= Beginning of Section =

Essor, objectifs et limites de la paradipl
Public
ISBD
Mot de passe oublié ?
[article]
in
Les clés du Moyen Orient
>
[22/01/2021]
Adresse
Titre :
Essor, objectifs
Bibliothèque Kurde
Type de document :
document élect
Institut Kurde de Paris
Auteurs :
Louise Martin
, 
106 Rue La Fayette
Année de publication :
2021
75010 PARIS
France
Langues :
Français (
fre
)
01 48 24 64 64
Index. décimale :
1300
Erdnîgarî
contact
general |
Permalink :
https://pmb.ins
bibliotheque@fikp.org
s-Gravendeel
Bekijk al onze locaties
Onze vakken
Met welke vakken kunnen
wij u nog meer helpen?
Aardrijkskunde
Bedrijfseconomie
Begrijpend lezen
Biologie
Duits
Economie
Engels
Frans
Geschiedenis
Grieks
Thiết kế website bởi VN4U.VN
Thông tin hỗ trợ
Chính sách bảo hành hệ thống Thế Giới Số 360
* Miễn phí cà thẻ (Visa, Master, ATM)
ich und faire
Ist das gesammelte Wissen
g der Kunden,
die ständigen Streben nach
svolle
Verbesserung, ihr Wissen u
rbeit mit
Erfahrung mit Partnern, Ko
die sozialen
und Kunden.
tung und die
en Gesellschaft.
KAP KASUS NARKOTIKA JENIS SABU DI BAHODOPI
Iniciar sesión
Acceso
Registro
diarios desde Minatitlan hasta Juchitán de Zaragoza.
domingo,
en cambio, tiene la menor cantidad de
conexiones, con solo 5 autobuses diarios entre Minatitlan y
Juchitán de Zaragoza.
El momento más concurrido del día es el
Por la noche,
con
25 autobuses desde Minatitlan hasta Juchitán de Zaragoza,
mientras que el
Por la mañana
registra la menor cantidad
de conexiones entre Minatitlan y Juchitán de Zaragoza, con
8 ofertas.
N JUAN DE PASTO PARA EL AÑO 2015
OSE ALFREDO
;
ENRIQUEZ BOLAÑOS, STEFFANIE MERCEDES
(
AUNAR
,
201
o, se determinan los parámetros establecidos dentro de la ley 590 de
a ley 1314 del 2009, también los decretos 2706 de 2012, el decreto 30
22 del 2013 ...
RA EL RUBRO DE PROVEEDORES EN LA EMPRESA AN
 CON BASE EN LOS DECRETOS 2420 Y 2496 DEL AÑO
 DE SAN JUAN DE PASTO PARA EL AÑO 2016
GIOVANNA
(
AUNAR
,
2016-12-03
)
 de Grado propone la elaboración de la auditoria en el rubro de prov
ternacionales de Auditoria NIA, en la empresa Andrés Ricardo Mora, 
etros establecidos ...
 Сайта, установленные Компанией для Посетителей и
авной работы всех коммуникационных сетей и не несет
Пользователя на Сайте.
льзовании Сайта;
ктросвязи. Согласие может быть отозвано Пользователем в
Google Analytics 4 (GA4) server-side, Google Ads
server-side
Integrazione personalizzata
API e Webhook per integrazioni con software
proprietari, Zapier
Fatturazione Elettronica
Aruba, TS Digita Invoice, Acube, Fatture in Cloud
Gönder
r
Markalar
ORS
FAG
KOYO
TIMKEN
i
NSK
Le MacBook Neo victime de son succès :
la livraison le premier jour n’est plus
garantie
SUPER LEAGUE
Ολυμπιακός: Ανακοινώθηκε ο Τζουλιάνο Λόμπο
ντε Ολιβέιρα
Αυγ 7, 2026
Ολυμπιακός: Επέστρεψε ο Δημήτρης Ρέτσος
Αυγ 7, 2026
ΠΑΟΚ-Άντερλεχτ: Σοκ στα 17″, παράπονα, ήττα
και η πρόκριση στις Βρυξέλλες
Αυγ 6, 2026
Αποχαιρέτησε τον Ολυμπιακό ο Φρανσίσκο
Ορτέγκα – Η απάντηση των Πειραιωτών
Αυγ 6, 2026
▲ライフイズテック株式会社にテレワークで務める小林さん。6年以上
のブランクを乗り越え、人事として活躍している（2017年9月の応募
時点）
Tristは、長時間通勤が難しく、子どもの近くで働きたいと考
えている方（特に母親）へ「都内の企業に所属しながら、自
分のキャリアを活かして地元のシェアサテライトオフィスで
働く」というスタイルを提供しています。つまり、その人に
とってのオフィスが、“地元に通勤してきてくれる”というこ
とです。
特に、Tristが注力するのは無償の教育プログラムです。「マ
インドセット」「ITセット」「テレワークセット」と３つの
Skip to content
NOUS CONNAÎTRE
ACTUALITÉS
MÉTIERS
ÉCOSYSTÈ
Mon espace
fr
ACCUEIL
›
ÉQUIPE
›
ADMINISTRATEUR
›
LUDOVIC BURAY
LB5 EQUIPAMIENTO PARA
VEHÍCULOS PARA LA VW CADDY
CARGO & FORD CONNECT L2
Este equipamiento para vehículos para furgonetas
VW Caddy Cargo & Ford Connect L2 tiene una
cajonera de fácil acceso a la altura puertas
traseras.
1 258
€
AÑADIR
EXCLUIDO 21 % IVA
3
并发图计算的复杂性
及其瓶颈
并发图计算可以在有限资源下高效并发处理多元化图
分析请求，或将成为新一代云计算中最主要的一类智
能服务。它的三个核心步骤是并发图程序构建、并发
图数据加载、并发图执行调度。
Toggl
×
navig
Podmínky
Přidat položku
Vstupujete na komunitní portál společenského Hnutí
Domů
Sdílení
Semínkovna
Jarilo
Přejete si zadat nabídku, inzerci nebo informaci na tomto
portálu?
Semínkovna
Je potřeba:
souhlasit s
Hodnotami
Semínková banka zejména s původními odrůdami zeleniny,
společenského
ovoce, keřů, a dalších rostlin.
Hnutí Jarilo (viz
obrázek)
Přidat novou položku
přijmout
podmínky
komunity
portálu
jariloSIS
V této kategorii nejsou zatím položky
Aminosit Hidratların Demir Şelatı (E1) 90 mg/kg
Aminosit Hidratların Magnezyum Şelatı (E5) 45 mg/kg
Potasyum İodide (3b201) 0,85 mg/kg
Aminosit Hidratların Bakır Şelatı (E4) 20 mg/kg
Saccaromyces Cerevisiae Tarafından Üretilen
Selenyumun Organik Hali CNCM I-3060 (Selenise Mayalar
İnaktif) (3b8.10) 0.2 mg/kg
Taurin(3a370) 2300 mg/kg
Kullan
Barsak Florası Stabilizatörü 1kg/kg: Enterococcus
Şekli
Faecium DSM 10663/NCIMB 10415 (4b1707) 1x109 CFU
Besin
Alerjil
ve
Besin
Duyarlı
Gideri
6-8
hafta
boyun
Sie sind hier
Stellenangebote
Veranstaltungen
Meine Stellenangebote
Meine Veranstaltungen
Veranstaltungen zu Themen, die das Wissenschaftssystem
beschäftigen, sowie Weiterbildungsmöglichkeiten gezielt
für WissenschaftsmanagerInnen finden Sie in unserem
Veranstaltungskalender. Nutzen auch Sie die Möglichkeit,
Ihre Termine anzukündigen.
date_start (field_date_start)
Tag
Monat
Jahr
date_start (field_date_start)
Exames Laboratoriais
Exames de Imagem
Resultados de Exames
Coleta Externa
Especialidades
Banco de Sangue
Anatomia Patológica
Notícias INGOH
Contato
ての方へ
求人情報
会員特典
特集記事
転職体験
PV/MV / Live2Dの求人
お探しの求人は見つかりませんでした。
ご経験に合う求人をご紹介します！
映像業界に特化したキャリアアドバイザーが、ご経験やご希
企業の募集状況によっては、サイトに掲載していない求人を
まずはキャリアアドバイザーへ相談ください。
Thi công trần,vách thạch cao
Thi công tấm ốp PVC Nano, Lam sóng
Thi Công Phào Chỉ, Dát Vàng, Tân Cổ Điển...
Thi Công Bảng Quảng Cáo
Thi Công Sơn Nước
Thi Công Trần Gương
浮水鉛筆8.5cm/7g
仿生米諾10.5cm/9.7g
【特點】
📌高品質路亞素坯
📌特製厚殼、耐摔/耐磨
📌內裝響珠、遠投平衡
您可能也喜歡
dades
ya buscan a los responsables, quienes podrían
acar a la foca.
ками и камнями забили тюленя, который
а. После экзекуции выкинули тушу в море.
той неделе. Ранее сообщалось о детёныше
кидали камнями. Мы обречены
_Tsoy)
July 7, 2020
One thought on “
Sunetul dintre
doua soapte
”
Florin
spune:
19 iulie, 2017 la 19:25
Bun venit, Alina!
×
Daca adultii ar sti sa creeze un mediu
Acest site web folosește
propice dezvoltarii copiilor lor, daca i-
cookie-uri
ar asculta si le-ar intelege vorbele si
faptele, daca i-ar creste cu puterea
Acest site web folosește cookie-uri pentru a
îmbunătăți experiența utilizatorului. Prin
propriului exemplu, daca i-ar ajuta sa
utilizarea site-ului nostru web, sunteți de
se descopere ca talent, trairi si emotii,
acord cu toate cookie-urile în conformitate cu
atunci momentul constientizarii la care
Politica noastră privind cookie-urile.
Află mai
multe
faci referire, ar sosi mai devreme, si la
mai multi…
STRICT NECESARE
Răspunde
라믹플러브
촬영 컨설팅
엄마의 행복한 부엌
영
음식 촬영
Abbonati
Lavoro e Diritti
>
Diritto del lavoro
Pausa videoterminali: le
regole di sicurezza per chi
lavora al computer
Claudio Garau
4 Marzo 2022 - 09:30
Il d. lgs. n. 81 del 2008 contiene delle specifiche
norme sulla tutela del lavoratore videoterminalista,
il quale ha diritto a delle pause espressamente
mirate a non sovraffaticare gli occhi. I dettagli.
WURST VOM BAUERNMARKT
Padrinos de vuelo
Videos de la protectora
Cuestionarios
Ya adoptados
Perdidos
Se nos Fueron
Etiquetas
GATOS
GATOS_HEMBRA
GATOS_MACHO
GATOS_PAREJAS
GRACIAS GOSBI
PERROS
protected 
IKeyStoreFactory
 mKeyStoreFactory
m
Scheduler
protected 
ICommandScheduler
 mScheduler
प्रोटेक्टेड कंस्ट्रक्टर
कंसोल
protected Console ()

= End of Section =

**DESCRIPTION OF THE TASK:**
Rewrite the rows above, starting with the first line and going on through the line with "106 Rue La Fayette", replacing "Type de document" with "Nature du document" and changing nothing else.

**ANSWER SPACE:**
Essor, objectifs et limites de la paradipl
Public
ISBD
Mot de passe oublié ?
[article]
in
Les clés du Moyen Orient
>
[22/01/2021]
Adresse
Titre :
Essor, objectifs
Bibliothèque Kurde
Nature du document :
document élect
Institut Kurde de Paris
Auteurs :
Louise Martin
, 
106 Rue La Fayette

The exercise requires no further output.